Yes, if the rise is written into the contract you signed. Since 17 January 2025, any such rise in a new contract must be stated in pounds and pence at the point of sale - across the big broadband providers the standard is currently £3 to £4 a month, applied each March or April. Contracts signed before that date can still carry the older inflation-plus-percentage formula until they end. What providers cannot do is spring a rise on you that the contract did not clearly disclose.

Can I cancel penalty-free if my price goes up?

Only in specific cases. If the rise was clearly set out in your contract - the pounds-and-pence amounts, or the old CPI+3.9% formula - you are usually bound by it, and leaving early triggers exit fees. If the provider imposes a rise that was not clearly disclosed when you signed, Ofcom's rules give you 30 days from notification to walk away penalty-free, and the provider must tell you about that right when it notifies you.

What exactly did Ofcom ban in January 2025?
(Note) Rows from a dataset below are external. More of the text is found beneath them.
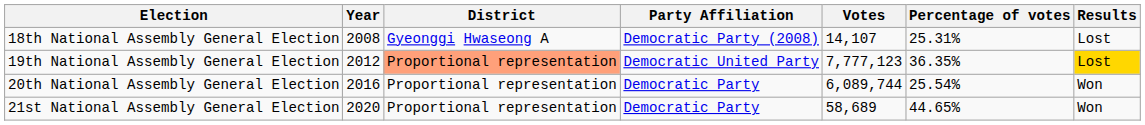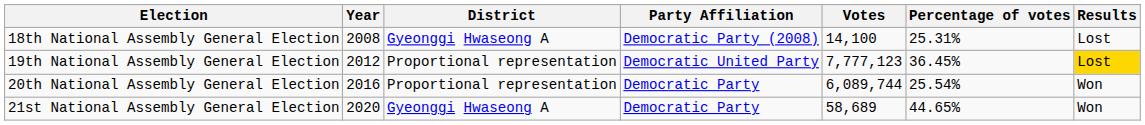18th National Assembly General Election | Votes: 14,107 -> 14,100
19th National Assembly General Election | District: lightsalmon background -> no background
19th National Assembly General Election | Percentage of votes: 36.35% -> 36.45%
21st National Assembly General Election | District: Proportional representation -> Gyeonggi Hwaseong A
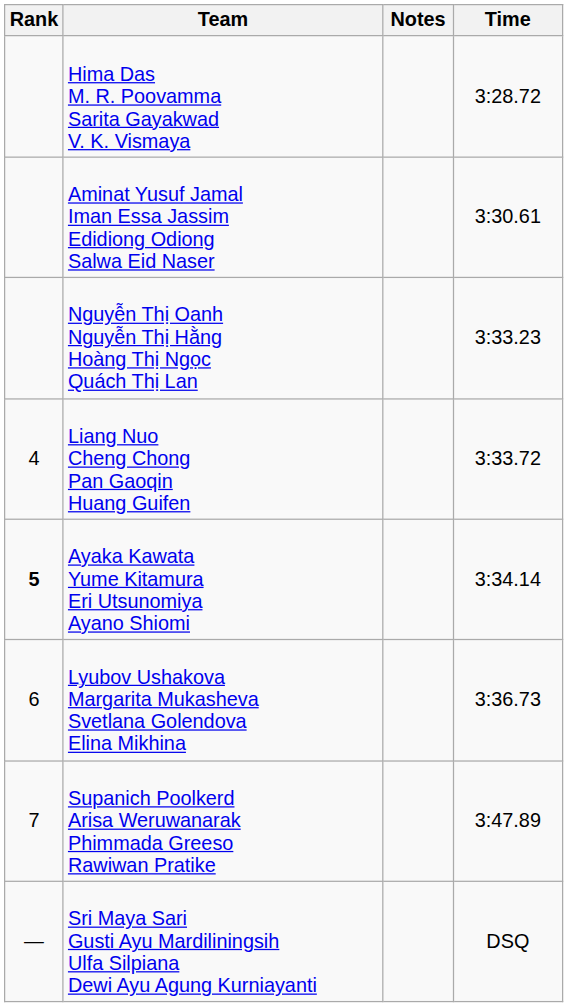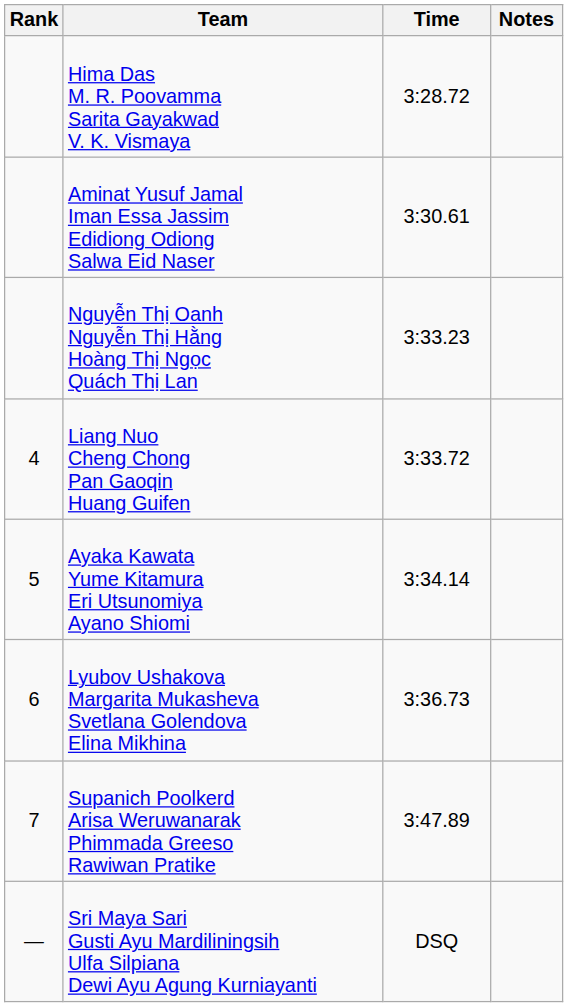columns swapped: Time <-> Notes
Ayaka Kawata Yume Kitamura Eri Utsunomiya Ayano Shiomi | Rank: bold -> normal
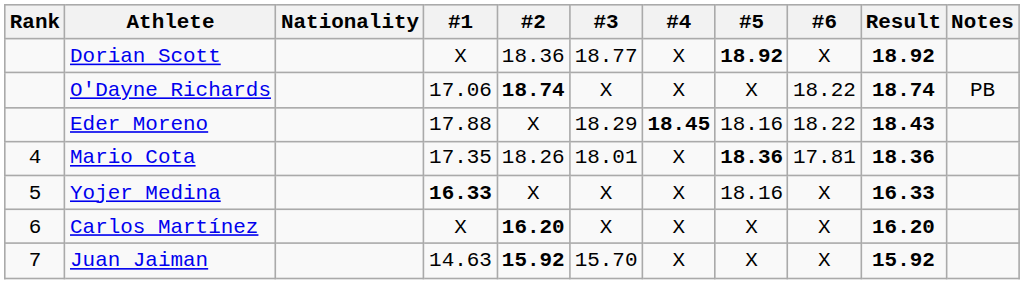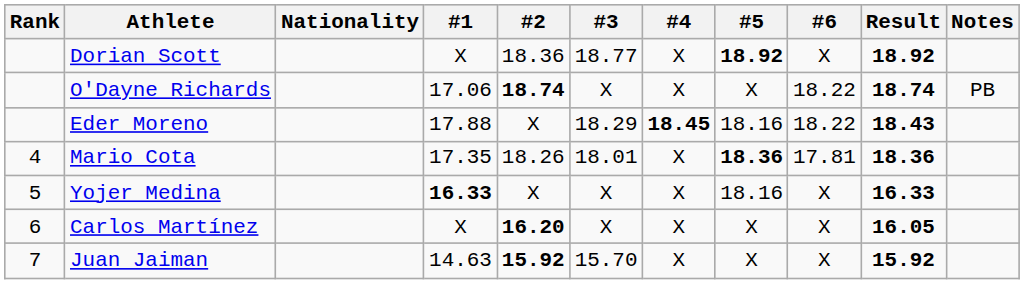Carlos Martínez | Result: 16.20 -> 16.05
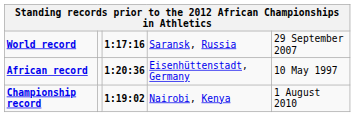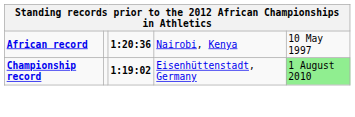- row: World record | 1:17:16 | Saransk, Russia | 29 September 2007
African record | column 4: Eisenhüttenstadt, Germany -> Nairobi, Kenya
Championship record | column 4: Nairobi, Kenya -> Eisenhüttenstadt, Germany
Championship record | column 5: no background -> lightgreen background
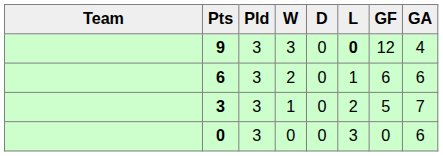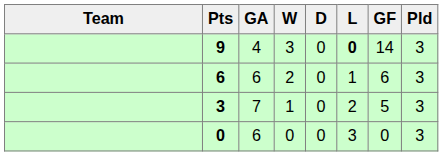columns swapped: Pld <-> GA
9 | GF: 12 -> 14
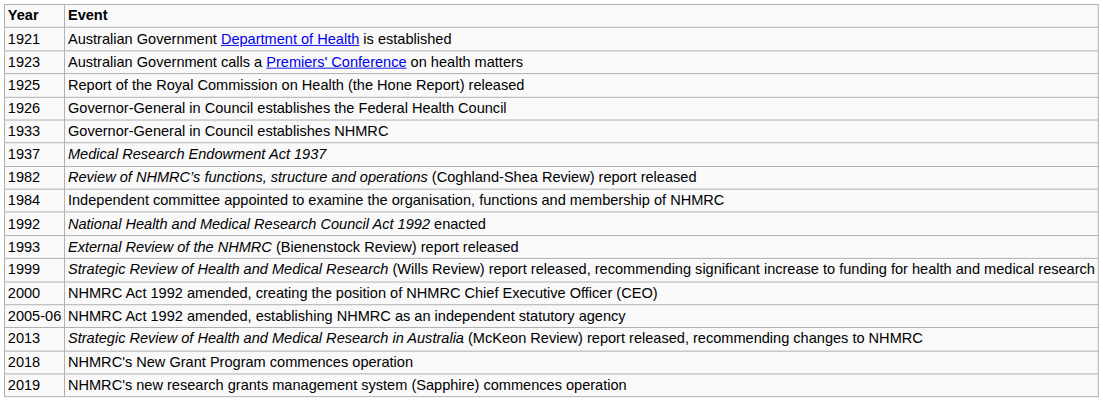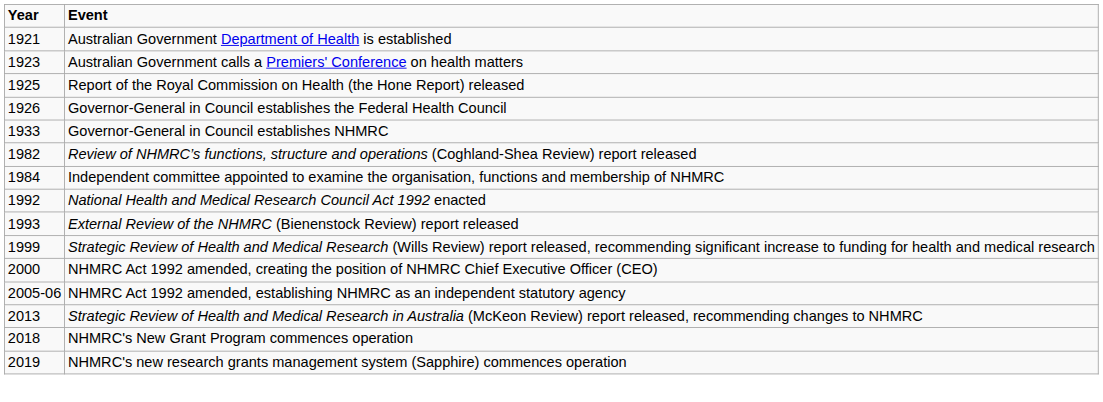- row: 1937 | Medical Research Endowment Act 1937
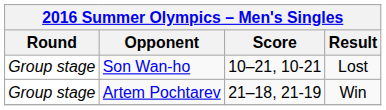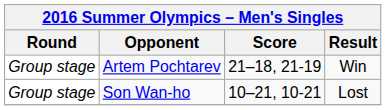rows swapped: Son Wan-ho <-> Artem Pochtarev
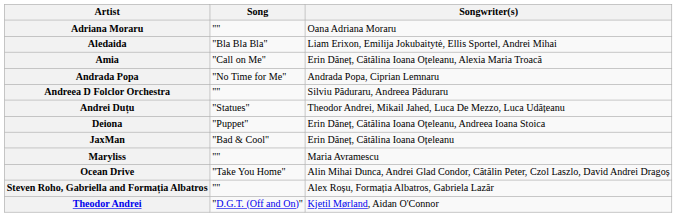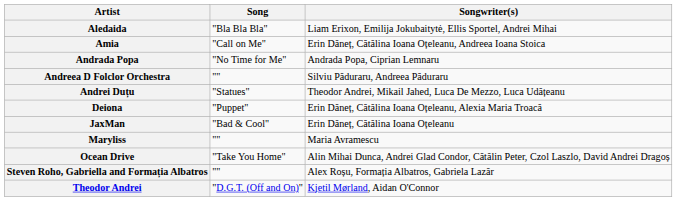- row: Adriana Moraru | "" | Oana Adriana Moraru
Amia | Songwriter(s): Erin Dăneț, Cătălina Ioana Oțeleanu, Alexia Maria Troacă -> Erin Dăneț, Cătălina Ioana Oțeleanu, Andreea Ioana Stoica
Deiona | Songwriter(s): Erin Dăneț, Cătălina Ioana Oțeleanu, Andreea Ioana Stoica -> Erin Dăneț, Cătălina Ioana Oțeleanu, Alexia Maria Troacă
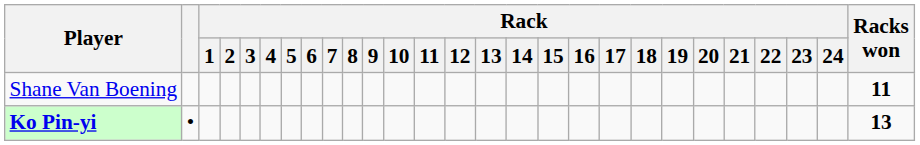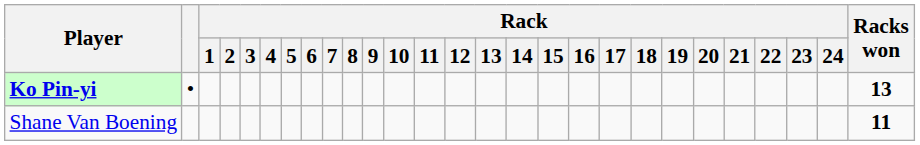rows swapped: Ko Pin-yi <-> Shane Van Boening
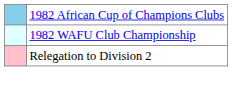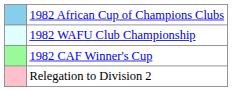+ row: 1982 CAF Winner's Cup
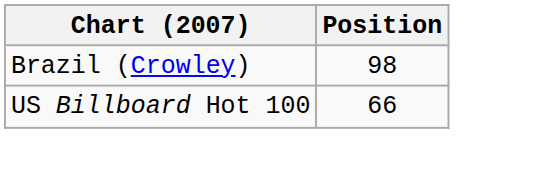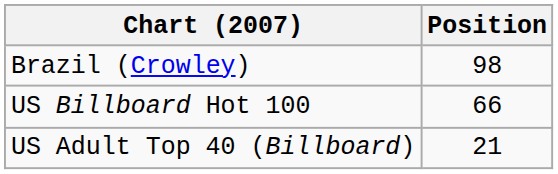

From 17 January 2025, providers cannot include inflation-linked or percentage-based price rise terms in new phone, broadband or pay-TV contracts. Any planned price rise must be shown prominently, in pounds and pence, with its timing, before you sign. The ban does not rewrite contracts signed before that date.

Are the new pounds-and-pence rises better than CPI plus 3.9%?

They are more transparent, and that is a real improvement - you can now see the full cost of a contract before signing. But a flat £3 to £4 rise is a larger percentage increase on a cheap plan than the old formula produced in most years, and the flat amounts have already crept from £3 to £4 between contract generations. Better disclosed, still not benign.

What is a broadband social tariff?

A cheaper package available to people claiming Universal Credit, Pension Credit and certain other benefits, offered by most major providers and listed on Ofcom's website. Prices run from £10 to £24 a month, most include superfast speeds, the price cannot rise mid-contract, and there is no fee to leave early. If you qualify and you are paying full price, switching is usually the single biggest saving available on the bill.

This article is general information, not financial advice. Provider pricing and contract terms change frequently; the figures above are accurate as of July 2026 and sourced from Ofcom, provider announcements and the reporting listed in the sources.